The goal is to reduce threading overhead when evaluating geometry nodes.
Most existing .blend files don't benefit from this because their execution time is bottlenecked by individual nodes. However, in some cases the number of nodes can result in a bottleneck itself. That's mainly the case when there are lots of "small" nodes (which are fast to execute). In this case, using lots of multi-threading is counter productive. The goal of "lazy threading" is to only use multi-threading when it is likely to be useful. For more details see the description in BLI_lazy_threading.hh.
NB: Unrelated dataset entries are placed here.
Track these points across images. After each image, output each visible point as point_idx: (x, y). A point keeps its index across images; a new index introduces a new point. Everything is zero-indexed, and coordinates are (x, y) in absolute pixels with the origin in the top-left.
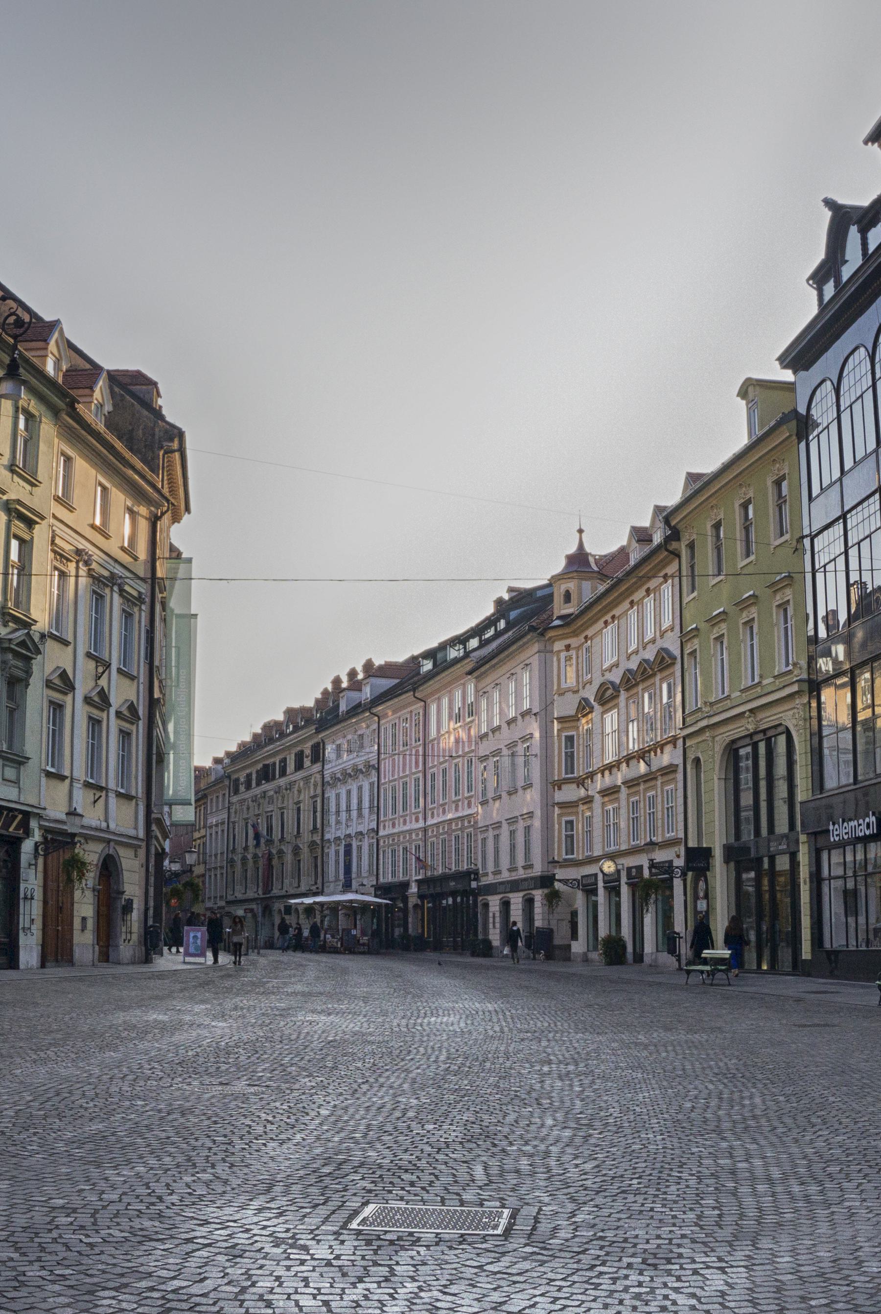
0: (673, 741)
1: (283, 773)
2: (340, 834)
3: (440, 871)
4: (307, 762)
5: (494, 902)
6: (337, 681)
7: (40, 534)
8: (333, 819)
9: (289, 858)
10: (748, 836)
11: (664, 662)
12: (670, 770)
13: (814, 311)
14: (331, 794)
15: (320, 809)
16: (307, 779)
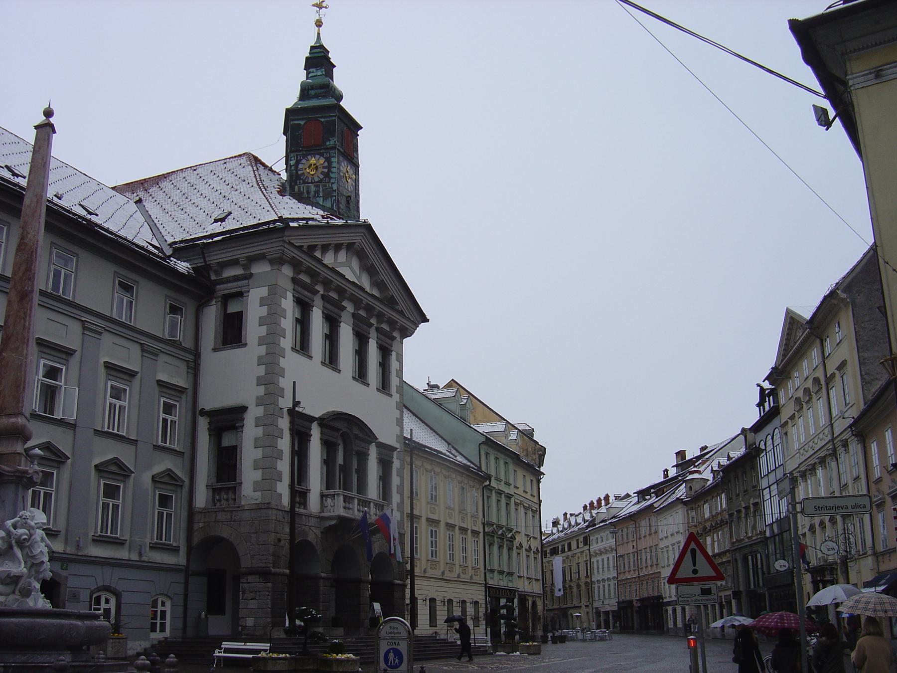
0: (728, 551)
1: (570, 549)
2: (600, 578)
3: (645, 595)
4: (581, 545)
5: (670, 609)
6: (592, 503)
7: (512, 500)
8: (596, 571)
9: (575, 589)
10: (752, 586)
11: (723, 523)
12: (729, 562)
13: (757, 418)
14: (594, 560)
15: (589, 565)
16: (582, 552)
I mainly tested the performance improvements in three files (one was actually used in practice, and two I made myself which are not too relevant but test the bottlenecks of the system). Performance in files with less extreme node counts, performance is expected to be about the same. If a file does become slower, it can usually be fixed by adding a blender::lazy_threading::send_hint() call in some place.
While the modifier execution time reduced in all three cases, it's actually more interesting to look at the result of the linux time command. That's because it not only shows wall clock time, but also the cpu time spent (in user and kernel mode).
time ./blender -b "/run/media/jacques/Jacques Data/Projekte/geometry_nodes_demo_files/many_math_nodes.blend"
before:
real 0m1.120s
user 0m7.948s
sys 0m1.765s
after:
real 0m0.726s
user 0m2.775s
sys 0m0.345s
time ./blender -b "/home/jacques/Downloads/Geo node tree test 1-1-1 (no viewport).blend"
before:
real 0m0.744s
user 0m2.173s
sys 0m1.153s
after:
real 0m0.669s
user 0m1.466s
sys 0m0.541s
time ./blender -b "/run/media/jacques/Jacques Data/Projekte/geometry_nodes_demo_files/large_nested_field_test.blend"
before:
real 0m0.517s
user 0m1.869s
sys 0m0.586s
after:
real 0m0.449s
user 0m0.411s
sys 0m0.120sAs can be seen, the real time is often only reduced by a bit, but the user and sys time is reduced significantly. This shows that threads are used better.